Highlights

The overall tone of the minutes is hawkish and suggests that in addition to the announced intention to raise interest rates by 50 basis points in March, the May meeting would also probably see a further tightening. However, there is clearly no agreement on what constitutes a restrictive level of interest rates with some members seeing the latest hike as bearing down on the economy but others still regarding the stance as accommodative.

In general, it was thought that front-end loading interest rate increases would be appropriate and avoid being forced into further tightening later on. That said, some members noted that with policy rates getting closer to their terminal level, it was important to ensure that policy was not tightened excessively. The lags involved in the transmission process inevitably made for an uncertain assessment of the likely impact of the rate rises delivered so far.

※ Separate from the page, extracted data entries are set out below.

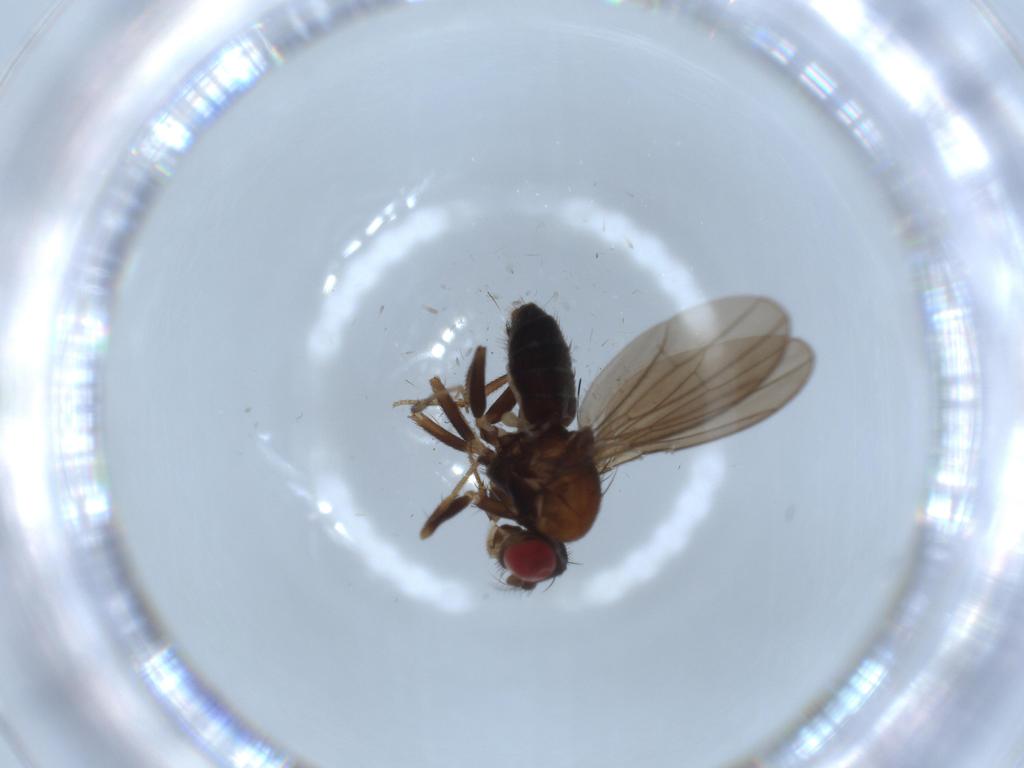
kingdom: Animalia
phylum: Arthropoda
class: Insecta
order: Diptera
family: Drosophilidae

With regard to quantitative tightening, broad support was expressed for a simple and neutral approach, meaning that partial reinvestments between March and June would be conducted broadly in line with the current practice. The remaining reinvestment amounts would be allocated proportionately to the share of redemptions across each constituent programme of the Asset Purchase Programme (APP). In addition, it was noted that tilting reinvestments in the corporate sector purchase programme towards issuers with a better climate performance would signal the ECB's continued commitment to supporting the EU's policy for achieving the climate goals of the Paris Agreement.

Definition

The European Central Bank (ECB) meets about every six weeks to determine the appropriate stance of monetary policy. The precise details of the policy deliberations are kept secret for thirty years but, since the 22nd January 2015 meeting, summary version of the minutes have been made available around four weeks after the discussions have taken place.

Description

The minutes provide a key insight into what the ECB is focusing upon when setting policy. As such they potentially can have a sizeable impact upon investor sentiment; especially at times when speculation is rife about a possible near-term change in official interest rates and/or non-conventional monetary policy instruments.